** Problem to work on **
According to the carbon capture article below, what was the capacity of carbon capture and storage projects in development in September 2021?

** Passage to read **
The carbon capture and storage process. Source: Global CCS Institute

The global CCS industry must grow exponentially by 2050 to achieve the Paris Agreement targets. This means building 70-100 facilities a year at a total investment between $655 billion and $1,280 billion, says a report by Global CCS Institute


The carbon capture and storage project pipeline is growing more robustly than ever. From 75 million tonnes a year (Mtpa) at the end of 2020, the capacity of projects in development grew to 111 Mtpa in September 2021 – a 48 per cent increase.

A recent report, 'The Global Status of CCS: 2021', by Global CCS Institute, says the CCS project pipeline mirrors climate ambition, growing steadily since the 2015 Paris Agreement.

Offshore transport and storage of CO2

Civil society’s calls for governments and the private sector to align their policies and practices with climate stabilisation have grown in number and volume, especially since the Intergovernmental Panel on Climate Change’s (IPCC’s) special report in 2018.

Four pathways show how global anthropogenic emissions must change through this century to achieve a 1.5 deg C climate outcome. All require a rapid decrease in emissions to net zero by 2060.

The IPCC also estimated that 5-10 gigatonnes (Gt) of carbon dioxide (CO2) must be removed from the atmosphere each year in the second half of this century to:

• Offset residual emissions that are very difficult to avoid, such as those from agriculture and air travel.

• Reduce the total load of greenhouse gases in the atmosphere to below the carbon budget for 1.5 deg C of global warming.

The International Energy Agency (IEA) reports that, by late April 2021, 44 countries and the EU had announced net zero emissions targets. These commitments cover approximately 70 per cent of global CO2 emissions.

The Climate Ambition Alliance, which brings together countries, regions, cities, businesses and investors to work towards achieving net zero emissions by 2050, has almost 4,000 participants, including over 2,300 companies and 700 cities.

The leaders of these organisations have pledged to reach net zero emissions by mid-century.

It is no coincidence that recent growth in net zero commitments has been accompanied by an unprecedented spike in CCS activity.

When organisations consider adopting net zero, they commonly do an analysis where they catalogue emissions, identify mitigation options for each, and then rank them for cost and efficacy. CCS often emerges as an essential part of the lowest cost pathway to net zero.

There is an increasing recognition by governments of CCS’s critical role. It now appears in 24 of 291 long-term Low Emissions and Development Strategies (LEDS) submitted under Article 4 of the Paris Agreement, as national governments decide how they’ll deliver their abatement commitments.

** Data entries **
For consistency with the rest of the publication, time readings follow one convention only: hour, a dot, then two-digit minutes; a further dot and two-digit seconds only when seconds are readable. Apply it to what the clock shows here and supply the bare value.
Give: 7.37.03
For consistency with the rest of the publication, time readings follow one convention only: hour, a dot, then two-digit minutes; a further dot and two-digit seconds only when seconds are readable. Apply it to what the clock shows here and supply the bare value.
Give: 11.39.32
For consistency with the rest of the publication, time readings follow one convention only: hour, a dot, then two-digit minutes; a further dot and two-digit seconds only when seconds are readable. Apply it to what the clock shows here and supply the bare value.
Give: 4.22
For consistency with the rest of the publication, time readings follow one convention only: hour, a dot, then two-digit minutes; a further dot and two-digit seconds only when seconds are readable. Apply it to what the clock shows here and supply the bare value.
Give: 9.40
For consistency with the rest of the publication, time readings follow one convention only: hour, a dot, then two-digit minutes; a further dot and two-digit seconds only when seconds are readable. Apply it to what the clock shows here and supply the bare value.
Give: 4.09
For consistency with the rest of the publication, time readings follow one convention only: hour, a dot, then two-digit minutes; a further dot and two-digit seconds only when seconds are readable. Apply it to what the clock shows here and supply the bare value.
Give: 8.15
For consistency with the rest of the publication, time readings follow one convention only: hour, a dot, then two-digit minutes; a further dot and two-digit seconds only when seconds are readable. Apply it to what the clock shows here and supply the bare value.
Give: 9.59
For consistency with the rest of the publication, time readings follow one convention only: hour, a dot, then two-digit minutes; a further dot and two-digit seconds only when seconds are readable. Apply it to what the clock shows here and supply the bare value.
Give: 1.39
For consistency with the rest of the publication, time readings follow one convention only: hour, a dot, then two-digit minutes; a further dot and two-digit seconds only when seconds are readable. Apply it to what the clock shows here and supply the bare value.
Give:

** Finished exercise **
111 million tonnes a year (Mtpa), up from 75 Mtpa at the end of 2020.